Feature selection methods | Regression methods | Column name (after 'Predictedage_') |
---|---|---|
---------elastic net------- | -------only once-------- | ela |
elastic net | elastic net | ela_ela |
elastic net | SVMr | ela_svmr |
cor ≥ 0.5 | elastic net | cor0_5_ela |
cor ≥ 0.7 | elastic net | cor0_7_ela |
cor ≥ 0.5 | SVMr | cor0_5_svmr |
cor ≥ 0.7 | SVMr | cos0_7_svmr |
- For Appendix S2 and M%+sampleinfo_leopardcat_paper_final_fold+ageclass.csv
- 'Age_stage_at_time_of_protection' shows the age stages estimated when the individuals were protected from morphological methods.
- 'Death_date' shows the death date. No data here means the individuals are still alive in 2023. This data was not used in the analysis.
- Empty cells mean no data. Captive-born individuals had no data in 'Age_stage_at_time_of_protection'. Wild-born individuals had no data in 'Age', 'Health_condition_ed','Fold', 'Age_class', which were only available for captive-born individuals with age known. The predicted epigenetic age was only calculated using the best model and summarized in 'Predictedage_ela_svmr'.
- For Appendix S3 and M%+sampleinfo_panthera_paper_final_fold+ageclass.csv, Appendix S4 and M%+sampleinfo_all_paper_final_fold+relative_ageclass.csv
- 'Predictedage_*_loso(_raw)' is age predicted under the model evaluation of leave-one-species-out-cross-validation.
- For Appendix S4
- 'Predictedage_* ' is the predicted relative age of each sample. 'Predictedage_*_chronoloical age' is the predicted chronological age under the best models.
- Empty cells mean no data. The summarizing standard for domestic cats and other species was different. Therefore, empty cells are in health condition-related columns.

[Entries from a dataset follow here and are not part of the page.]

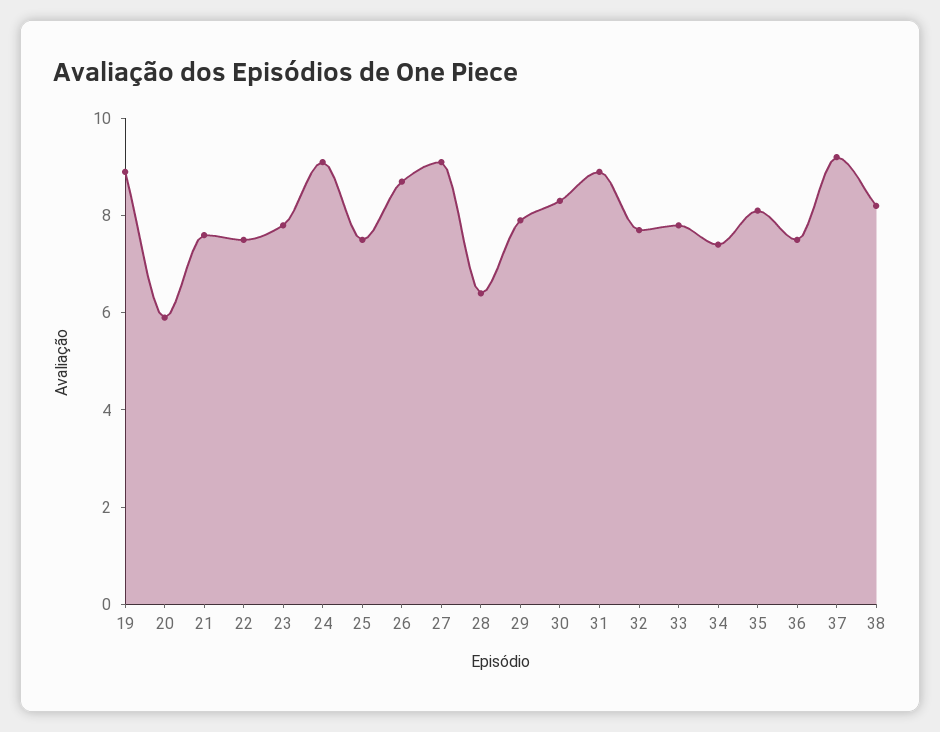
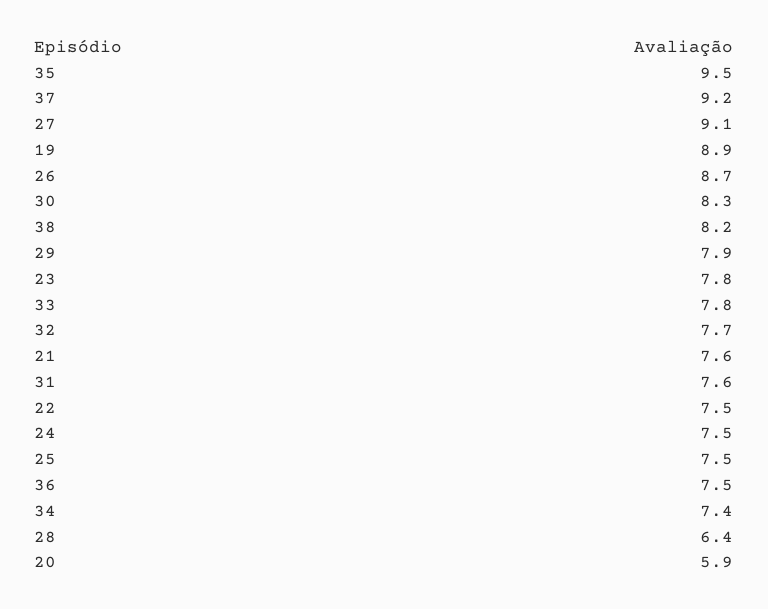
24: 9 -> 7.5
31: 9 -> 7.6
35: 8 -> 9.5

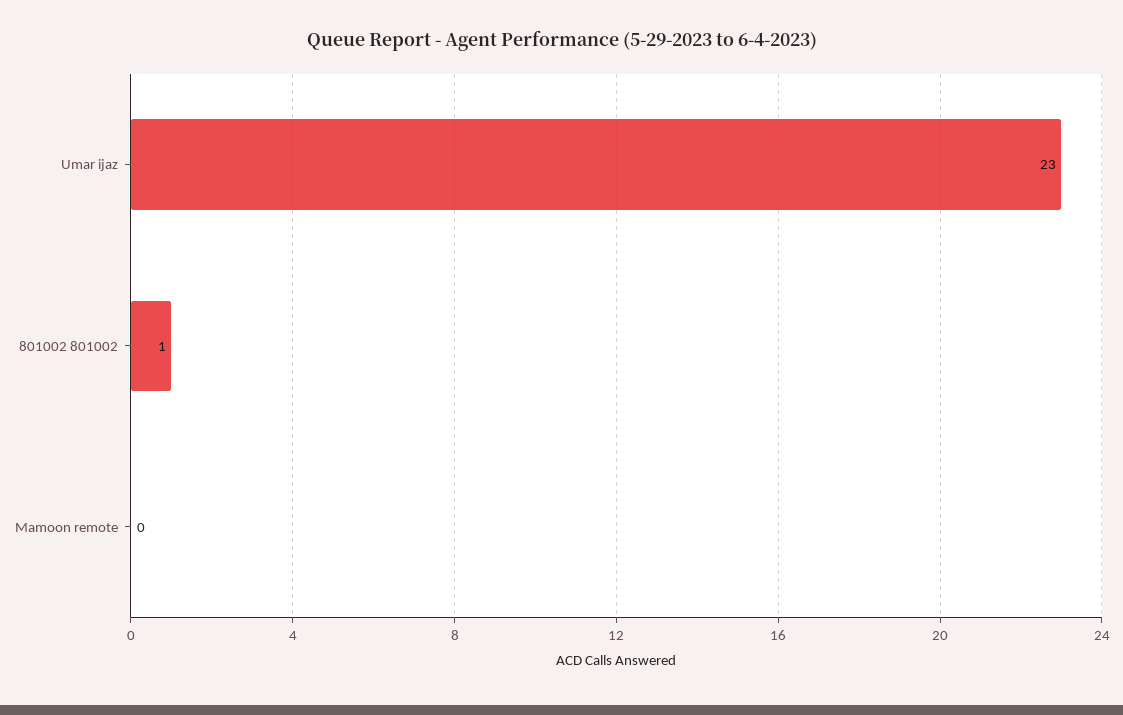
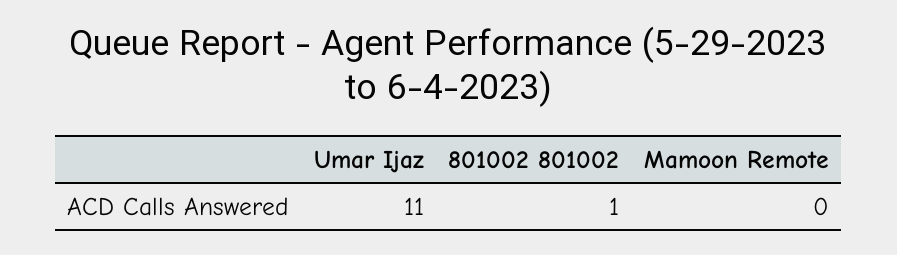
Umar ijaz: 23 -> 11

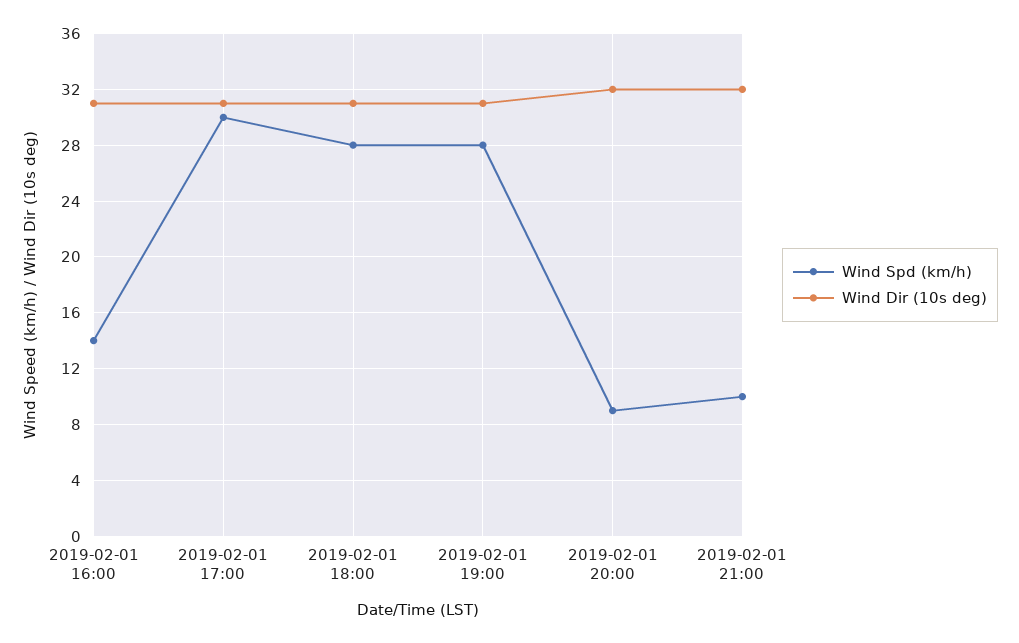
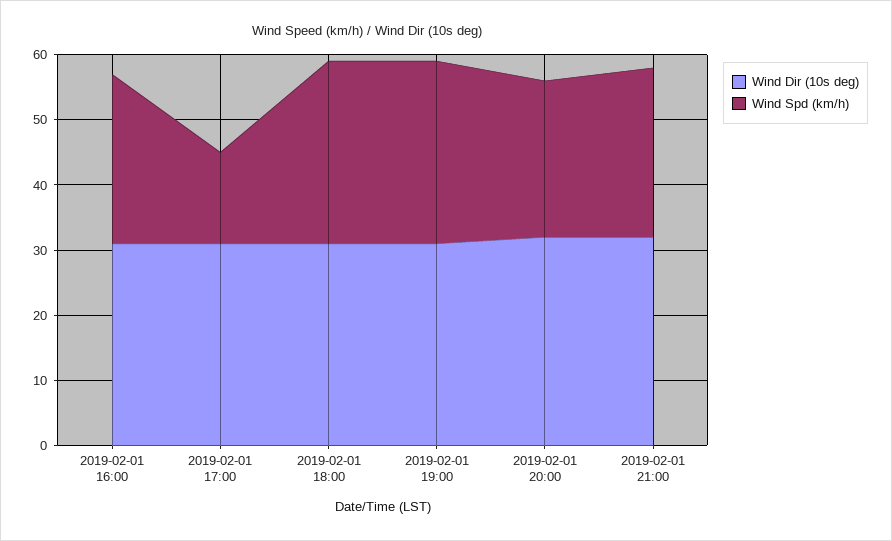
Wind Spd (km/h), 2019-02-01 16:00: 14 -> 25
Wind Spd (km/h), 2019-02-01 17:00: 30 -> 15
Wind Spd (km/h), 2019-02-01 20:00: 9 -> 25
Wind Spd (km/h), 2019-02-01 21:00: 10 -> 25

Appendix S5, CpG No renamed fulllist_all felidae.csv
- Columns E to M showed whether the CpG sites existed in each species group. 0 means the CpG does not exist in the species; 1 means the CpG exists in the species. Panthera_spp. (column L) included species in column G–K (i.e. jaguar, leopard, lion, snow leopard, and tiger). All_spp. (column M) included all species.
Appendix S5
- Green, yellow, orange, and red columns represent different levels of correlation coefficients between methylation rates of selected CpG sites and chronological age. White columns are CpG sites that were not selected. Grey columns are CpG sites that did not exist in the species group.
- Columns named "Features in the best model (correlation_coefficient)—Elastic net + SVMr (frequency ≥ 4 or 5)" showed the correlation coefficient between the chronological age and the methylation rates of features (i.e., CpGs) used in the best models. Elastic net-based feature selection followed by regression using SVMr (Elastic net + SVMr) produced the best models for all species groups. For some species groups, CpGs selected over four times in all five training data sets (frequency≥4) constructed the explanatory variables of the best models; for others, CpGs selected in all five training data sets (frequency ≥ 5) constructed the explanatory variables of the best models.
Code/Software
2023_Qi_etal_paper Rscript.R was run in R 4.3.1.
2023_Qi_etal_Pythonscript.py was run in Python 3.8.8.